Start of Dataset

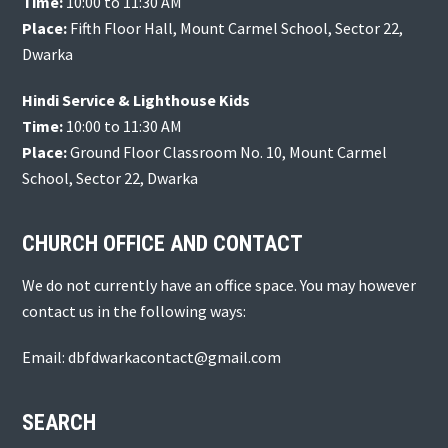
Time:
10:00 to 11:30 AM
Place:
Fifth Floor Hall, Mount Carmel School, Sector 22,
Dwarka
Hindi Service & Lighthouse Kids
Time:
10:00 to 11:30 AM
Place:
Ground Floor Classroom No. 10, Mount Carmel
School, Sector 22, Dwarka
CHURCH OFFICE AND CONTACT
We do not currently have an office space. You may however
contact us in the following ways:
Email: dbfdwarkacontact@gmail.com
SEARCH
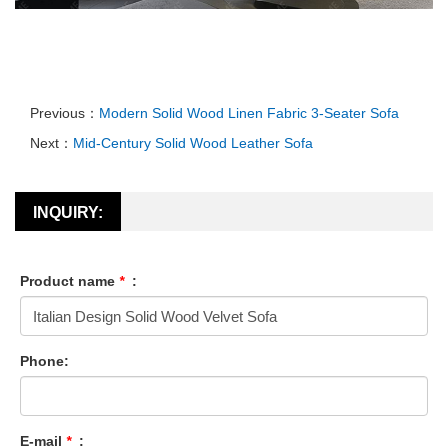
Previous：
Modern Solid Wood Linen Fabric 3-Seater Sofa
Next：
Mid-Century Solid Wood Leather Sofa
INQUIRY:
Product name
*
:
Phone:
E-mail
*
:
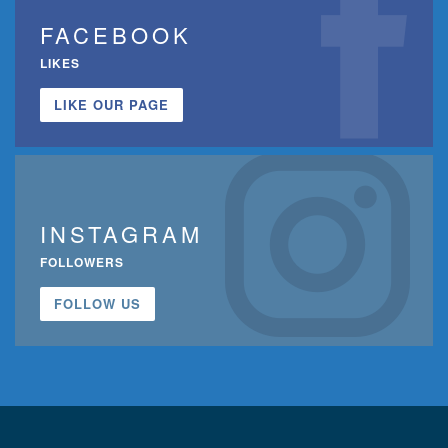
FACEBOOK
LIKES
LIKE OUR PAGE
INSTAGRAM
FOLLOWERS
FOLLOW US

End of Dataset

**Your instructions:**
Keeping the pictures out, print the entries above exactly as written.

**Task response:**
Time:
10:00 to 11:30 AM
Place:
Fifth Floor Hall, Mount Carmel School, Sector 22,
Dwarka
Hindi Service & Lighthouse Kids
Time:
10:00 to 11:30 AM
Place:
Ground Floor Classroom No. 10, Mount Carmel
School, Sector 22, Dwarka
CHURCH OFFICE AND CONTACT
We do not currently have an office space. You may however
contact us in the following ways:
Email: dbfdwarkacontact@gmail.com
SEARCH
Previous：
Modern Solid Wood Linen Fabric 3-Seater Sofa
Next：
Mid-Century Solid Wood Leather Sofa
INQUIRY:
Product name
*
:
Phone:
E-mail
*
:
FACEBOOK
LIKES
LIKE OUR PAGE
INSTAGRAM
FOLLOWERS
FOLLOW US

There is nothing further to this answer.